Monday, December 10, 2012

Prepare Wise Food Review and Hidden Inflation

The good folks at Prepare Wise were nice enough to send me some of their new Legacy Premium freeze dried food to sample. We had the alfredo pasta for lunch yesterday. It was pretty darn good. Better than other freeze dried products we have tried and it even beats the instant box o pasta type dishes. Considering it has a 25 year shelf life that is pretty impressive. I even had some of the leftovers for lunch today. Their sampler package is a good way to try the food before making a bigger purchase. If it is important to you their stuff is GMO free. While GMO is not a primary concern of ours it is something we avoid when readily possible.
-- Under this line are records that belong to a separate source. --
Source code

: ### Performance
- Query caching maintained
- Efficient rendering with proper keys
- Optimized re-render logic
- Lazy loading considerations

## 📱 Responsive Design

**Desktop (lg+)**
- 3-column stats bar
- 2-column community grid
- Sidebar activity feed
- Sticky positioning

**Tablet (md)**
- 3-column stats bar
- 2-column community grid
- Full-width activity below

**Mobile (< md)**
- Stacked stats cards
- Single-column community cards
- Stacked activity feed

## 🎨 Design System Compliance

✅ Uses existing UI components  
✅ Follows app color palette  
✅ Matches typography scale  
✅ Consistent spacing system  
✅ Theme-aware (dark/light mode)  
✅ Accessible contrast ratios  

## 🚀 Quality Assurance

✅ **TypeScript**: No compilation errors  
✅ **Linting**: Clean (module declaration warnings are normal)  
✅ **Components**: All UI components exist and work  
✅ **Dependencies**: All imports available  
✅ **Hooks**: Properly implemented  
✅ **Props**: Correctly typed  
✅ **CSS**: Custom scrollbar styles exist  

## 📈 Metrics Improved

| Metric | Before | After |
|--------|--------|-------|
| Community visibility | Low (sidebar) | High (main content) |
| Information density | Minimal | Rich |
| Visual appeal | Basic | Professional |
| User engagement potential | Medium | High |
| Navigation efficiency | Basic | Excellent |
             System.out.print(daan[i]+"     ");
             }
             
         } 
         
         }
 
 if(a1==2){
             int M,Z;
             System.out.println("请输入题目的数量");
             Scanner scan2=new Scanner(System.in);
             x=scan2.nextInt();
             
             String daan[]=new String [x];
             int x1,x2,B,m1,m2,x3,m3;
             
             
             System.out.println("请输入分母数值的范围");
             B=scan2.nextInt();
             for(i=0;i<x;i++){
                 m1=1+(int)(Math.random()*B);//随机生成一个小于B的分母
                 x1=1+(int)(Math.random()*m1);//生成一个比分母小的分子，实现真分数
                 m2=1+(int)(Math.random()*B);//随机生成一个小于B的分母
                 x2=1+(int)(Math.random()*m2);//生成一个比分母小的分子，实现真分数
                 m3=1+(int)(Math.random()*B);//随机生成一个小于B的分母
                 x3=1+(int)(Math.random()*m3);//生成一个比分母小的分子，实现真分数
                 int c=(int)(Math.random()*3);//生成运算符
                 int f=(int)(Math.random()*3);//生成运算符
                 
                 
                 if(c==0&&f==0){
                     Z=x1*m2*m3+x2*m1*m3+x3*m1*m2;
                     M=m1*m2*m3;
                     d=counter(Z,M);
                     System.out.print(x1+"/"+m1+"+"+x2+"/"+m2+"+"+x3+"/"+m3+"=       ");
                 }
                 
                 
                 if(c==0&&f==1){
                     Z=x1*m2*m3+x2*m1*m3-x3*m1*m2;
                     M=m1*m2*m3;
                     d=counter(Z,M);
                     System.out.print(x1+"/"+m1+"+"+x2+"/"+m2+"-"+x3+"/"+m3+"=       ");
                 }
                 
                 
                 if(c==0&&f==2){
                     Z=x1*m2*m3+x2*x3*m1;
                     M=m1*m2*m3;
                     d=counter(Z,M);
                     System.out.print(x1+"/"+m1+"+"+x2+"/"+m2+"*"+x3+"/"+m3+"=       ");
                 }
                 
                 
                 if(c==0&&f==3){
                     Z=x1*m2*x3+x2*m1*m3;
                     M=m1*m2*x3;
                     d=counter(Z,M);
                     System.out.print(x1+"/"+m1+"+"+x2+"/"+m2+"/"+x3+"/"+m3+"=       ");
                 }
Also they have gluten free options for those with that dietary constraint in the family. We will definitely be adding some of this excellent food to our food storage plan as finances allow.
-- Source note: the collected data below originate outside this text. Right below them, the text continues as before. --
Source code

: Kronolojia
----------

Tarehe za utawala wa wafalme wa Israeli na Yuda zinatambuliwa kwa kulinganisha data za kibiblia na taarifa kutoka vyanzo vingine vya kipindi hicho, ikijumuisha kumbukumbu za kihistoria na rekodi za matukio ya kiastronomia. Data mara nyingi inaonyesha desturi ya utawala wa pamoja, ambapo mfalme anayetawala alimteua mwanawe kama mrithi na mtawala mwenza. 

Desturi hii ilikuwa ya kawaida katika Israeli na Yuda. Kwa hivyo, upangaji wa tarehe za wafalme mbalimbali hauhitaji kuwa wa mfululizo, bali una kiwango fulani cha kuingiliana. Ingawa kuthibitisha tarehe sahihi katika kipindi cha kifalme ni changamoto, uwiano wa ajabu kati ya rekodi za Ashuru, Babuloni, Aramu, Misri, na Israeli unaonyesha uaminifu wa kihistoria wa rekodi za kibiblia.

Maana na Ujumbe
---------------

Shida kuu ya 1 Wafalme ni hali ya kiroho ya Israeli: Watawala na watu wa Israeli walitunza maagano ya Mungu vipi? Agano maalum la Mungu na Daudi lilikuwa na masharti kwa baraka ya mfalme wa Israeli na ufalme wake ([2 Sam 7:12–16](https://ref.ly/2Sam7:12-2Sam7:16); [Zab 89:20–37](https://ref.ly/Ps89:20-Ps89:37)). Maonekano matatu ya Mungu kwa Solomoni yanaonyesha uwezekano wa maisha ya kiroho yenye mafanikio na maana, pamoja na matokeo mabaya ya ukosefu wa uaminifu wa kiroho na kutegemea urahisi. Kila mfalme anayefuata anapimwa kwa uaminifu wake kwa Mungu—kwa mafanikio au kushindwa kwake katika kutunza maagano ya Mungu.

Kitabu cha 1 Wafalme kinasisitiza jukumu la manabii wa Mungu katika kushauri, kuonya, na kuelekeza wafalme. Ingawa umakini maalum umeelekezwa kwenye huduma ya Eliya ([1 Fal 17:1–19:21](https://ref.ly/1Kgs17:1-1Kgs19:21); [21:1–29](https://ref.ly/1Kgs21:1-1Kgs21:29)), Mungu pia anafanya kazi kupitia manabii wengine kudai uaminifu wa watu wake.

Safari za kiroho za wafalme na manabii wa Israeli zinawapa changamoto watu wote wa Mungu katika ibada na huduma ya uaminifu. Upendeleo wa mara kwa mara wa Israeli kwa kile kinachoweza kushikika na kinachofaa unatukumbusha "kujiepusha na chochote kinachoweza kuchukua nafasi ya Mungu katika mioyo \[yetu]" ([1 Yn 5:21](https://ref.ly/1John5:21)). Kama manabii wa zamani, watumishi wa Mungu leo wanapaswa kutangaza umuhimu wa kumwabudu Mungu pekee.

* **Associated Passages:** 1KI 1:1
Yesterday we were doing some shopping and Wifey grabbed a couple bottles of soda.  Like the bigger ones to keep in the fridge and fill up a glass to drink. When I was putting them into the cart after the cashier rang us up they seemed a bit small. At home I looked again. While they were close to the overall size of a 2 liter however they were actually only 1.25 liters. The price was about what we are used to paying for a 2 liter bottle.

Inflation is definitely upon us. This concept that we measure inflation while excluding food, fuel and some other stuff is totally rigged to hide the real situation. If I didn't already have a desire to put a few bucks into useful things like long term storage food, non hybrid seeds, camping gear, silver, 9mm ammo, .38 special and 12 gauge buckshot this was a good reminder to do so.

3 comments:

Commander_Zero said...

Well, youre right that food and fuel are discounted from the figures that are used to calculate inflation. However, I'm not 100% sure thats not a good idea.

Originally, I thought it didnt make sense to discount those numbers but after thinking about it, it does make a bit of sense.

Food and fuel are both *heavily* influenced by factors that don't really have an economic basis. For example, after Hurricane Katrina when many Gulf fuel facilities were shot down the price of fuel rose. If we used fuel prices as an indicator of inflation, we would say that inflation must have gone up because now our fuel was more expensive. But, in reality, the fuel prices rose for reasons that had nothing to do with economics...so really it was sort of a 'false positive'. Same thing for food...a crop failure doesn't have an economic underpinning..it's about weather, not economics. If you had, say, a crop failure and a hurricane at the same time you would think, according to the numbers, that inflation had hit an all time high because the prices of food and fuel went up..but in reality, both of those price increases had nothing to do with inflation.

Just something to think about.

Ryan said...

Commander Zero, Interesting point. I will have to think about that.

Anonymous said...

If it was a 'one -off' type thing, could we not just average each month with the previous twelve (or any other consistent measurement) months?
If the price is inflated, regardless of the cause, that is inflation. But an average would make it more comprehendable, at least to me.
Serious disclaimer: not an economist, don't even know one.